### Exercise objective
For the string "APERTURE", search the entries below and copy every line where it appears.

+++

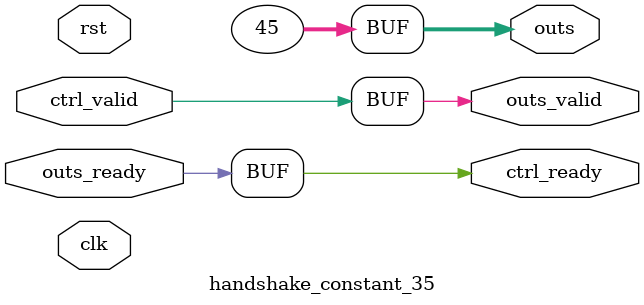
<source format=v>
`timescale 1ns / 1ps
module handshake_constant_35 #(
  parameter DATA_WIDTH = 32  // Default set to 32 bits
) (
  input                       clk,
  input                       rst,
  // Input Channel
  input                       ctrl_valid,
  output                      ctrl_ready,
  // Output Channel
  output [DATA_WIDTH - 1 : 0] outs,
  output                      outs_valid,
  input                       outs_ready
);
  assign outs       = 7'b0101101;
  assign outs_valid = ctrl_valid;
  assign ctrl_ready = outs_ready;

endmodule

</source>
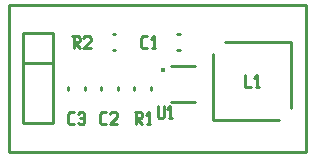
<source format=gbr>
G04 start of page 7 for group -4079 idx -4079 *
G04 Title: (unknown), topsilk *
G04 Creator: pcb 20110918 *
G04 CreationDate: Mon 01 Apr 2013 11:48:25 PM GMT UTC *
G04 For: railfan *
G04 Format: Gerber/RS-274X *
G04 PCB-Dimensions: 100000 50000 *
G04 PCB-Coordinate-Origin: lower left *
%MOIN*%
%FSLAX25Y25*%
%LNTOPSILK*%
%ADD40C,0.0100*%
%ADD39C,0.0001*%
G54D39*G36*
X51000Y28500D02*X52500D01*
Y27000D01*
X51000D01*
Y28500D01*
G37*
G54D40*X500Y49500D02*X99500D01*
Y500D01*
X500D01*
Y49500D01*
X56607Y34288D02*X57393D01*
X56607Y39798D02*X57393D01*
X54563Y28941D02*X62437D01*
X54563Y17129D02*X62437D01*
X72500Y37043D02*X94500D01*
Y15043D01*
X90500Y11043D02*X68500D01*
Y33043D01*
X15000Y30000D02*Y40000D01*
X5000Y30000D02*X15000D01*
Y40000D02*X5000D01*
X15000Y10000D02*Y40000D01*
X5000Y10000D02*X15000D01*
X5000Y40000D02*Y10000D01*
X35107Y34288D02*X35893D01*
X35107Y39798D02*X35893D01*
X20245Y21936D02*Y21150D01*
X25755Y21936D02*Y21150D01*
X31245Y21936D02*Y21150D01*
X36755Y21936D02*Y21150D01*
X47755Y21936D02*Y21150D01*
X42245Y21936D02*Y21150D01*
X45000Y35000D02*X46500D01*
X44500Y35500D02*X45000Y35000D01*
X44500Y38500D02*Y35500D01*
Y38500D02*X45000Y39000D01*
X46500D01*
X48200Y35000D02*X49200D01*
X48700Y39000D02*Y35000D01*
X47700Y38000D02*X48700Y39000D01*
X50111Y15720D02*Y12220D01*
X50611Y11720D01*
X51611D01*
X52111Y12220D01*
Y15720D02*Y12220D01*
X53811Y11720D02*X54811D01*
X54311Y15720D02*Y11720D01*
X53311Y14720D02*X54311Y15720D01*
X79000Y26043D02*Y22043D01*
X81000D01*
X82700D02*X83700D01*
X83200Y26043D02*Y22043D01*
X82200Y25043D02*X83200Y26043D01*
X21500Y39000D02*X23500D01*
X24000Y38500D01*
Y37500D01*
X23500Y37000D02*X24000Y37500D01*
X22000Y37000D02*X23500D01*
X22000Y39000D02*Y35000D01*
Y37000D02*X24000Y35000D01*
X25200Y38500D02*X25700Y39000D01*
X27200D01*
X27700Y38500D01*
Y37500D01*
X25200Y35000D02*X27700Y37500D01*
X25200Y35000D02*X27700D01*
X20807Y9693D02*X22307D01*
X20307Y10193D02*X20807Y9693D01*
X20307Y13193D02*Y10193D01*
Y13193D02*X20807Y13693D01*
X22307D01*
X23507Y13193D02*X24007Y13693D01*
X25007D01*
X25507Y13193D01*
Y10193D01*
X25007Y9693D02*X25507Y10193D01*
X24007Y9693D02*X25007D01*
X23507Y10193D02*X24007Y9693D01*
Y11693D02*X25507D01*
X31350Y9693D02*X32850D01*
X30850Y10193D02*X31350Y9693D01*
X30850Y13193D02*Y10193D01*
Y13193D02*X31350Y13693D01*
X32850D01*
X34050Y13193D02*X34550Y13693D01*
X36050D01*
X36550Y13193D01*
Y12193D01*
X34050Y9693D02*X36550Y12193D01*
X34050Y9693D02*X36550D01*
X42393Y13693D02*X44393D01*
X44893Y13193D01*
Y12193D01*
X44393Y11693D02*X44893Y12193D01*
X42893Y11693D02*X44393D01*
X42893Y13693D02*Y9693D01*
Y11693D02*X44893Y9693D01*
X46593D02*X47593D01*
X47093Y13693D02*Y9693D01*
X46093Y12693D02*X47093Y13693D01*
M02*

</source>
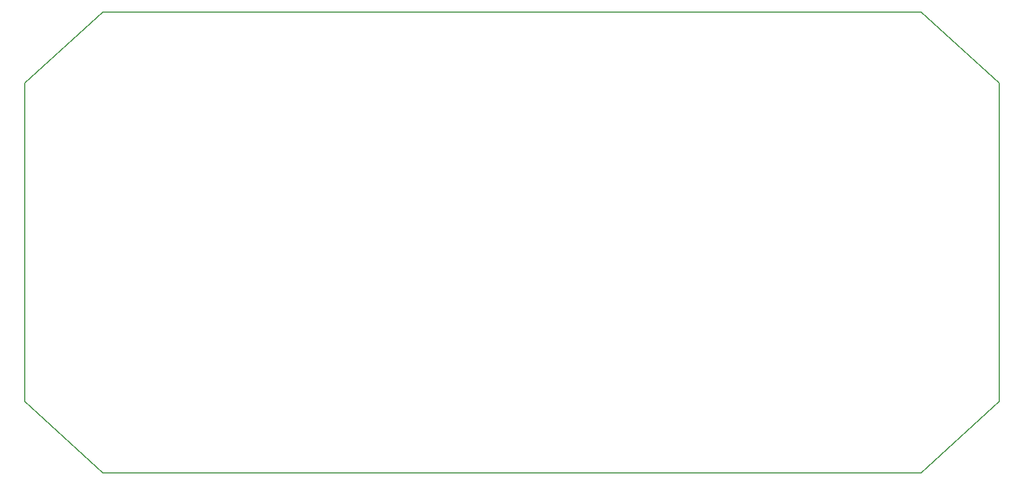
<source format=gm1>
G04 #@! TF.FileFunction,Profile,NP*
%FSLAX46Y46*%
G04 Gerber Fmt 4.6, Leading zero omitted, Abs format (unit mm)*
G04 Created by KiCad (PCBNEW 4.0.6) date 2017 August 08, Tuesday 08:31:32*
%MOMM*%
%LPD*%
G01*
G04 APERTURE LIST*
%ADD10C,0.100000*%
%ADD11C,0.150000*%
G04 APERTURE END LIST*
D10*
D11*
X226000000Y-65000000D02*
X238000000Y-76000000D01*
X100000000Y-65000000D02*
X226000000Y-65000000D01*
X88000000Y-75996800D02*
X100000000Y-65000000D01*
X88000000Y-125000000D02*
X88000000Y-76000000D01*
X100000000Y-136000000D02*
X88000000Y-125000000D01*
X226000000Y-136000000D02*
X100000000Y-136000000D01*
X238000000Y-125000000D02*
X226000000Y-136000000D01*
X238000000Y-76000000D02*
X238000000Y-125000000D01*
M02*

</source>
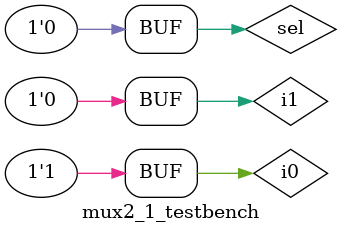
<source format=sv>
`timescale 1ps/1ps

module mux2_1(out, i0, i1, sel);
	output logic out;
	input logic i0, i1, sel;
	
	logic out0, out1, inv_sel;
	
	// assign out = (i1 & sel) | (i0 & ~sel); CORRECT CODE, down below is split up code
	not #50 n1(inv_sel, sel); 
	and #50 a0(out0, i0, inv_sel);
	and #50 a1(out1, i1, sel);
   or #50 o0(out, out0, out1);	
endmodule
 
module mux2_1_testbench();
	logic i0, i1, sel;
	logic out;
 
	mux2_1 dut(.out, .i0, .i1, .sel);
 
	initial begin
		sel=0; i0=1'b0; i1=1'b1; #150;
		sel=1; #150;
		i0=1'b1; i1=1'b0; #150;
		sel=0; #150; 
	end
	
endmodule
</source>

+++

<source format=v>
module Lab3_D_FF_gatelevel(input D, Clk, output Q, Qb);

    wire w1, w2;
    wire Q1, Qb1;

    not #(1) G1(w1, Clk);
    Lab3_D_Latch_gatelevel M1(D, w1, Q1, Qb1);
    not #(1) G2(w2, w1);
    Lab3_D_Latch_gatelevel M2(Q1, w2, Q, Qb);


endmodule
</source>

+++

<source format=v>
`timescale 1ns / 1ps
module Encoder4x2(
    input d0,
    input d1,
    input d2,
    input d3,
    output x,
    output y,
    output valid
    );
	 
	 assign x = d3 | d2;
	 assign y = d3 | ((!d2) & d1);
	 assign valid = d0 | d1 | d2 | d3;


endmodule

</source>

+++

### Result
G04 APERTURE LIST*
G04 APERTURE END LIST*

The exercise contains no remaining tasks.